Laila Lalami, a creative writing professor and author of several books, is the winner of the 2019 Simpson/Joyce Carol Oates Literary Prize.
She was one of five finalists announced last month, selected from authors nominated by publishers, critics, agents, authors, and other author representatives.
Lalami, who received a $50,000 prize, said she was thrilled to receive the award and honored to be in the company of the other finalists. “This award is a wonderful gift of time, which I will use to work on my next project, a book of nonfiction about the relationship between the citizen and the state, exploring the ways in which it can be undermined by race, gender, and national origin,” she said. “This is a book I have been writing for a while, but it feels especially pressing at this particular moment in American history.”

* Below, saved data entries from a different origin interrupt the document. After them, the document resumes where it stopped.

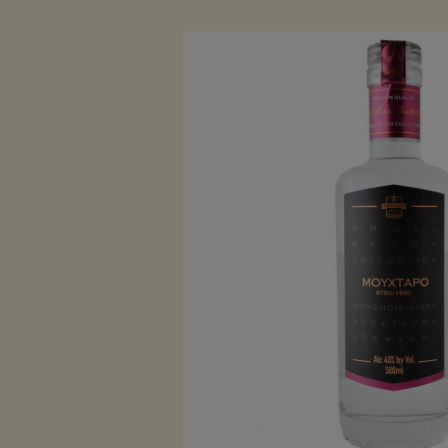
Säfte
Babyna
Backzu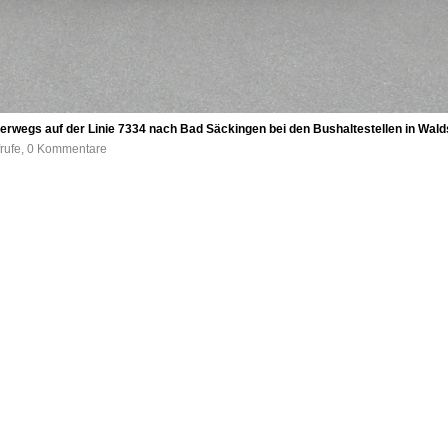
erwegs auf der Linie 7334 nach Bad Säckingen bei den Bushaltestellen in Wal
frufe, 0 Kommentare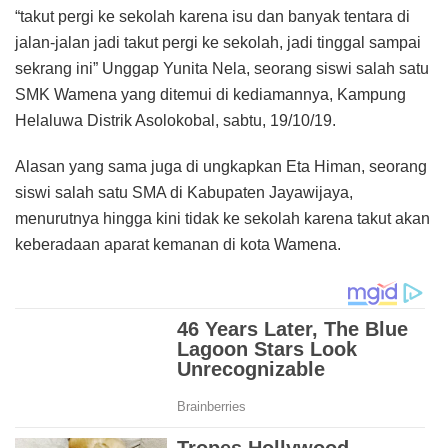
“takut pergi ke sekolah karena isu dan banyak tentara di
jalan-jalan jadi takut pergi ke sekolah, jadi tinggal sampai
sekrang ini” Unggap Yunita Nela, seorang siswi salah satu
SMK Wamena yang ditemui di kediamannya, Kampung
Helaluwa Distrik Asolokobal, sabtu, 19/10/19.
Alasan yang sama juga di ungkapkan Eta Himan, seorang
siswi salah satu SMA di Kabupaten Jayawijaya,
menurutnya hingga kini tidak ke sekolah karena takut akan
keberadaan aparat kemanan di kota Wamena.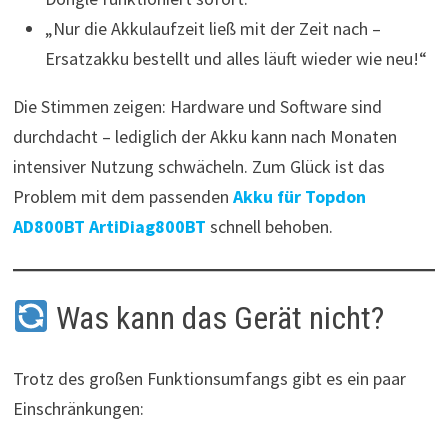
„Nur die Akkulaufzeit ließ mit der Zeit nach –
Ersatzakku bestellt und alles läuft wieder wie neu!“
Die Stimmen zeigen: Hardware und Software sind
durchdacht – lediglich der Akku kann nach Monaten
intensiver Nutzung schwächeln. Zum Glück ist das
Problem mit dem passenden
Akku für Topdon
AD800BT ArtiDiag800BT
schnell behoben.
Was kann das Gerät nicht?
Trotz des großen Funktionsumfangs gibt es ein paar
Einschränkungen: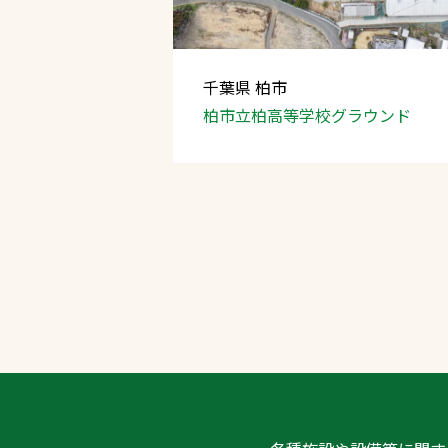
千葉県 柏市
柏市立柏高等学校
グラウンド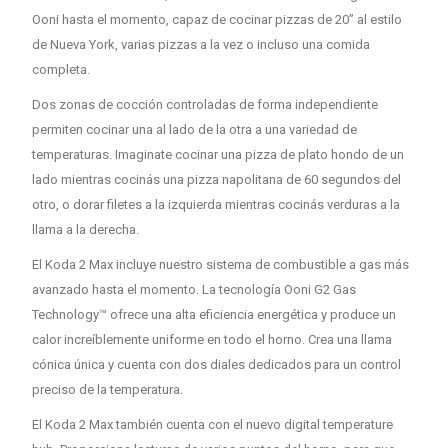
Ooni hasta el momento, capaz de cocinar pizzas de 20” al estilo
de Nueva York, varias pizzas a la vez o incluso una comida
completa.
Dos zonas de cocción controladas de forma independiente
permiten cocinar una al lado de la otra a una variedad de
temperaturas. Imaginate cocinar una pizza de plato hondo de un
lado mientras cocinás una pizza napolitana de 60 segundos del
otro, o dorar filetes a la izquierda mientras cocinás verduras a la
llama a la derecha.
El Koda 2 Max incluye nuestro sistema de combustible a gas más
avanzado hasta el momento. La tecnología Ooni G2 Gas
Technology™ ofrece una alta eficiencia energética y produce un
calor increíblemente uniforme en todo el horno. Crea una llama
cónica única y cuenta con dos diales dedicados para un control
preciso de la temperatura.
El Koda 2 Max también cuenta con el nuevo digital temperature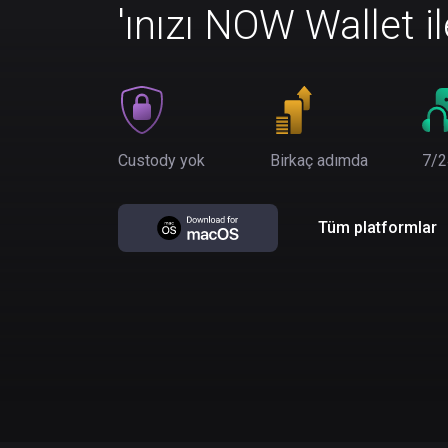
'ınızı NOW Wallet i
Custody yok
Birkaç adımda
7/2
Tüm platformlar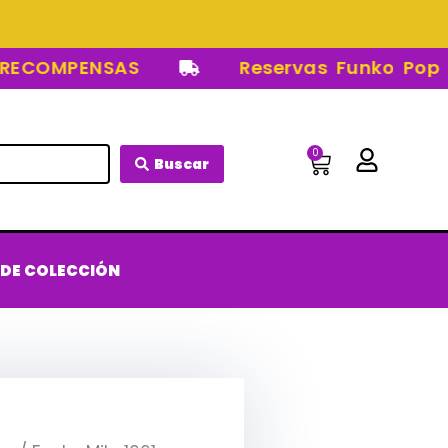
COMPENSAS
Reservas Funko Pop
0
Carrito
Buscar
 DE COLECCIÓN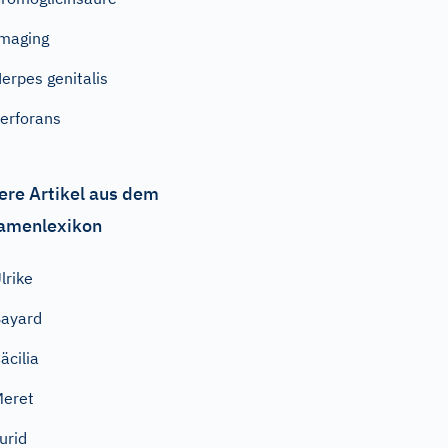
maging
erpes genitalis
erforans
ere Artikel aus dem
amenlexikon
lrike
ayard
äcilia
eret
urid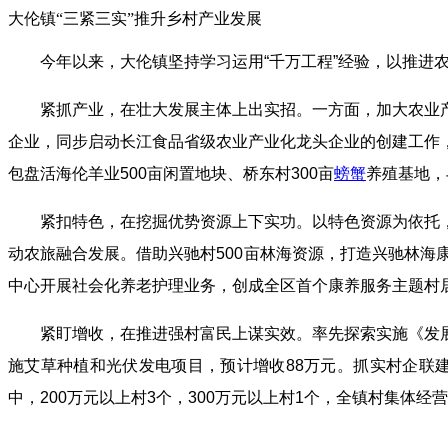
大伦镇“三紧三实”推升乡村产业发展
今年以来，大伦镇坚持学习运用“千万工程”经验，以推进
紧抓产业，在壮大发展主体上出实招。一方面，加大农业
企业，同步启动长江食品省级农业产业化龙头企业的创建工作
包盘活海伦羊业500亩闲置地块、桥东村300亩
螃蟹
养殖基地，
紧扣特色，在挖掘优势资源上下实功。以特色资源为依托
动农旅融合发展。借助兴驰村500亩林海资源，打造兴驰林海
中心开展社会化养老护理业务，创成全区首个康养服务主题村
紧盯增收，在推进强村富民上谋实效。率先探索实施《发
施艾草种植和光伏发电项目，预计增收88万元。抓实村企联建
中，200万元以上村3个，300万元以上村1个，全镇村集体经营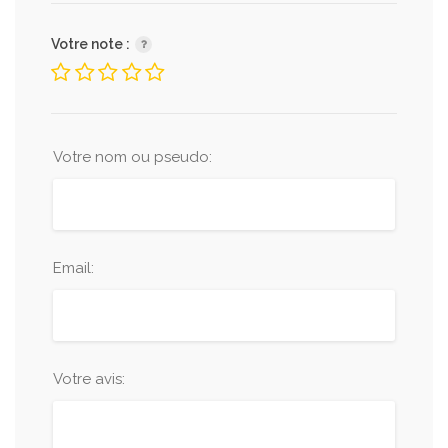
Votre note :
Votre nom ou pseudo:
Email:
Votre avis: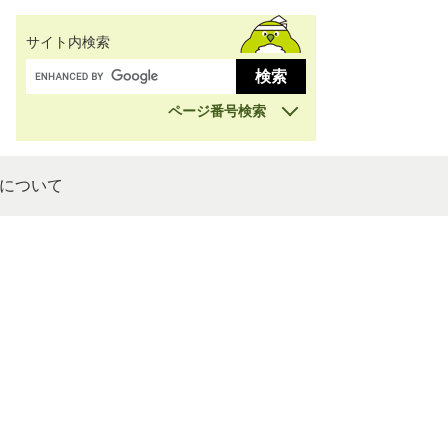
サイト内検索
ページ番号検索
について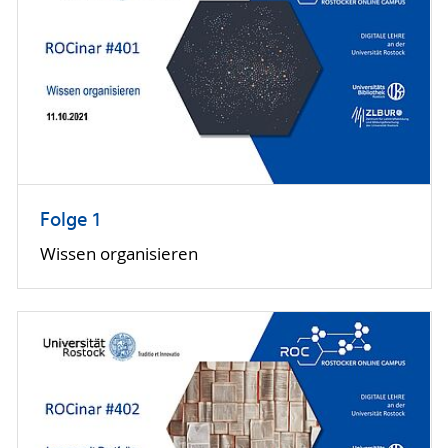
Folge 1
Wissen organisieren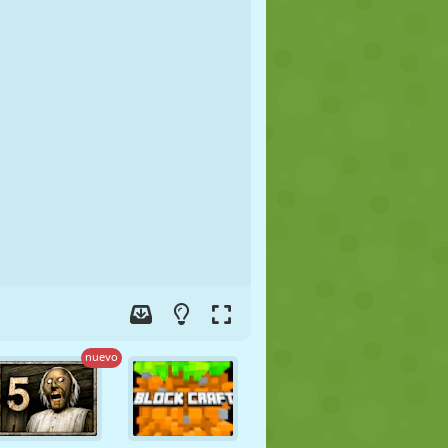
FÚTBOL
ESPACIALES
STICKMAN
GUERRA
LUCHA
ZOMBIES
nuevo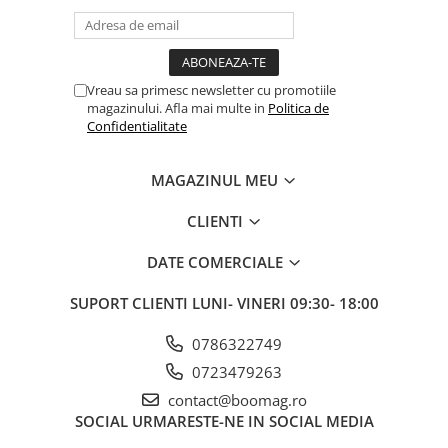
Manete schimbator bicicleta
Manete mixte frana - schimbator
Rulmenti si coronite
Vreau sa primesc newsletter cu promotiile
magazinului. Afla mai multe in
Politica de
Echipament ciclism
Confidentialitate
Ochelari
Casca bicicleta
MAGAZINUL MEU
Protectii
CLIENTI
Sosete
DATE COMERCIALE
Rucsaci si borsete ciclism
Dual motor 2x1000W pentru
Manusi bicicleta
SUPORT CLIENTI
LUNI- VINERI 09:30- 18:00
accelerație rapidă și control mai
Pantofi ciclism
bun
0786322749
Imbracaminte ciclism barbati
Mai multă putere pentru oraș, pante și
0723479263
Imbracaminte ciclism dama
trasee lungi
contact@boomag.ro
SOCIAL
URMARESTE-NE IN SOCIAL MEDIA
Imbracaminte ciclism copii
Kamikaze K1 Max este construită pentru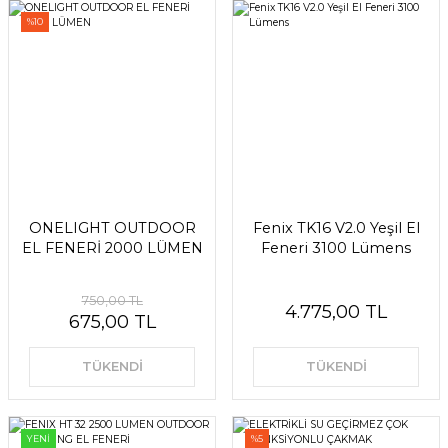
%10
ONELIGHT OUTDOOR
Fenix TK16 V2.0 Yeşil El
EL FENERİ 2000 LÜMEN
Feneri 3100 Lümens
750,00 TL
4.775,00 TL
675,00 TL
TÜKENDİ
TÜKENDİ
YENİ
%5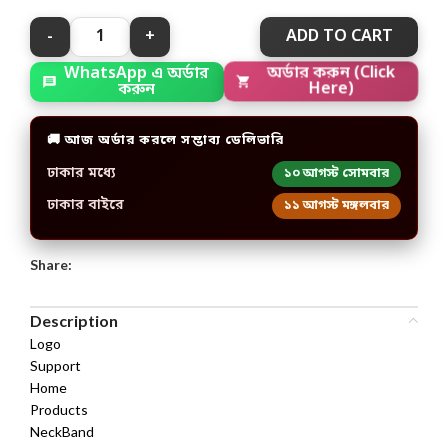
ADD TO CART
WhatsApp এ অর্ডার
অর্ডার করুন (Click
করুন
Here)
🚚 আজ অর্ডার করলে সম্ভাব্য ডেলিভারি
ঢাকার মধ্যে
১০ আগস্ট সোমবার
ঢাকার বাইরে
১১ আগস্ট মঙ্গলবার
Share:
Description
Logo
Support
Home
Products
NeckBand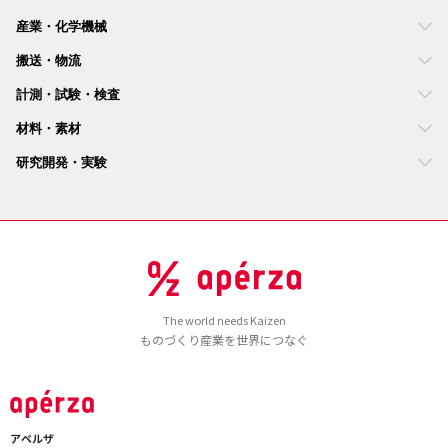
産業・化学機械
搬送・物流
計測・試験・検査
材料・素材
研究開発・実験
The world needs Kaizen
ものづくり産業を世界につなぐ
アペルザ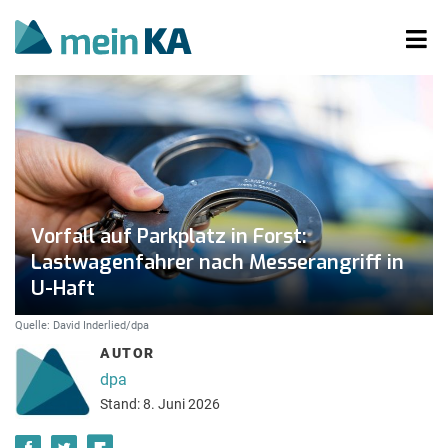
Vorfall auf Parkplatz in Forst:
Lastwagenfahrer nach Messerangriff in
U-Haft
Quelle: David Inderlied/dpa
AUTOR
dpa
Stand: 8. Juni 2026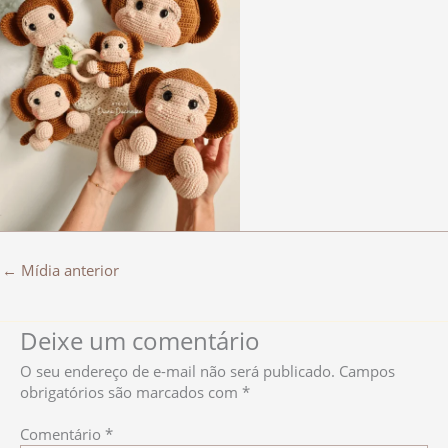
←
Mídia anterior
Deixe um comentário
O seu endereço de e-mail não será publicado.
Campos
obrigatórios são marcados com
*
Comentário
*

The Simpson Literary Prize has been awarded annually since 2017 by the Simpson Project, a collaboration of the Laffayette Library and Learning Center Foundation and UC Berkeley’s English Department.
Joseph Di Prisco, chair of the Simpson Literary Project, said Lalami stood out with her “magnificently accomplished works of fiction” as well as her stylish and powerful essays and opinion pieces. “Ms. Lalami brilliantly guides us through the labyrinth of the past, and she illuminates the shadowy stories of our lives here and now, wherever and whoever we are,” he said.